▶ _Exercise requirements_
Collect every line in the records that follow which contains the word "below".

▶ _Provided material_

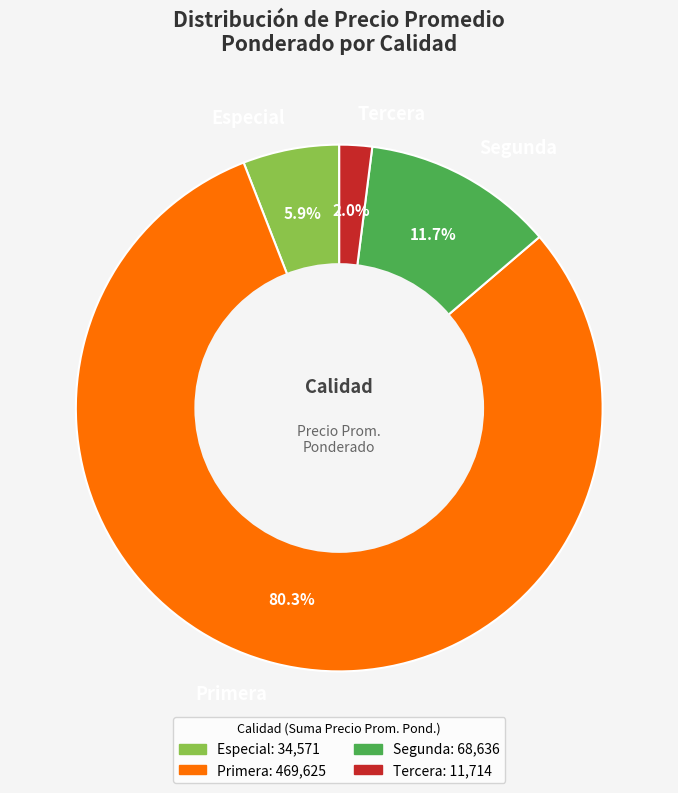

Rank the categories by value from lowest to highest.

Tercera, Especial, Segunda, Primera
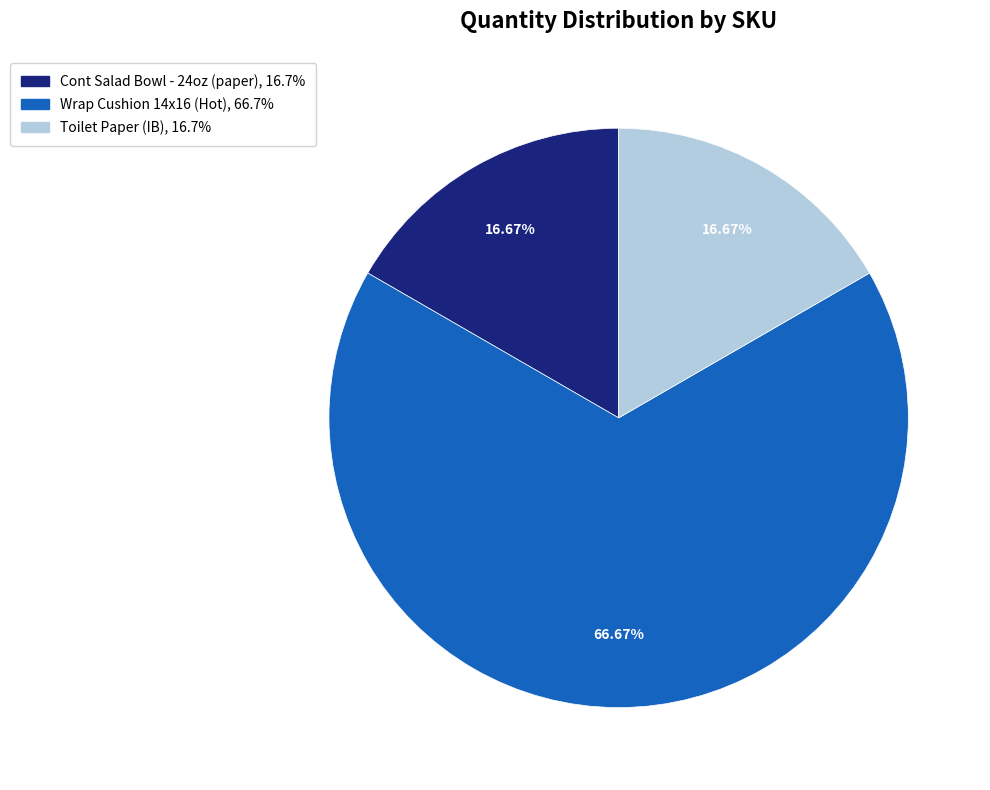

Does any single category account for the majority?

Yes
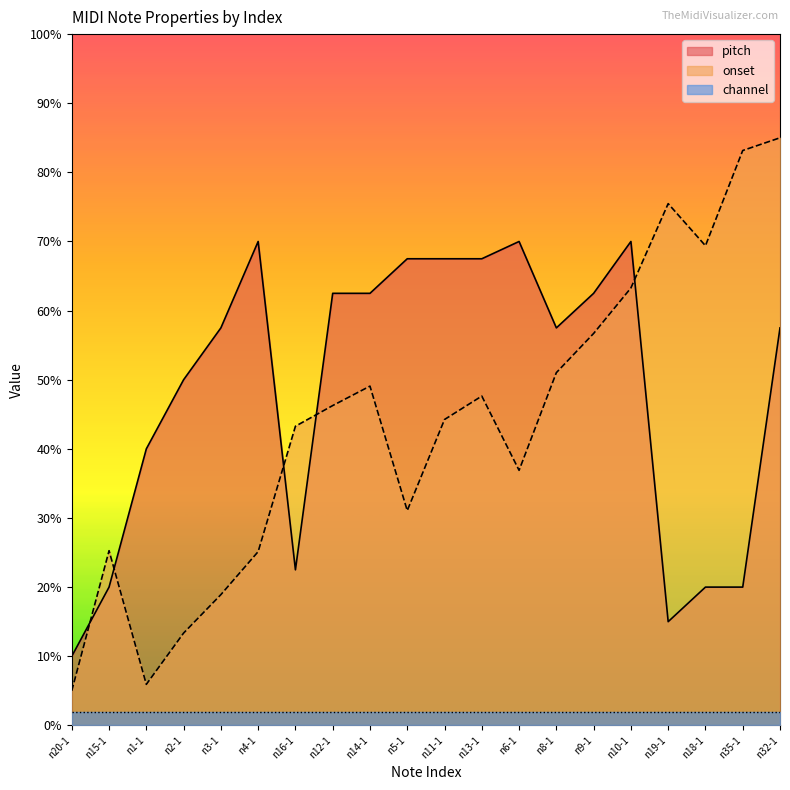

How many values in the onset series are below 46?

10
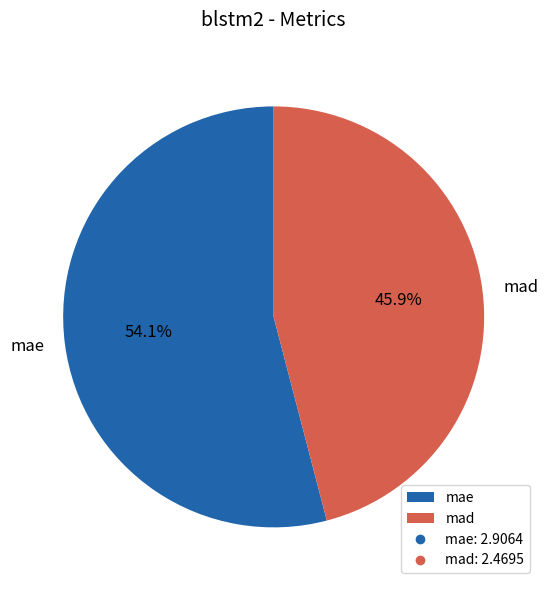

What portion of the pie excludes mad?

54.1%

▶ _Result of the exercise_
How many values in the onset series are below 46?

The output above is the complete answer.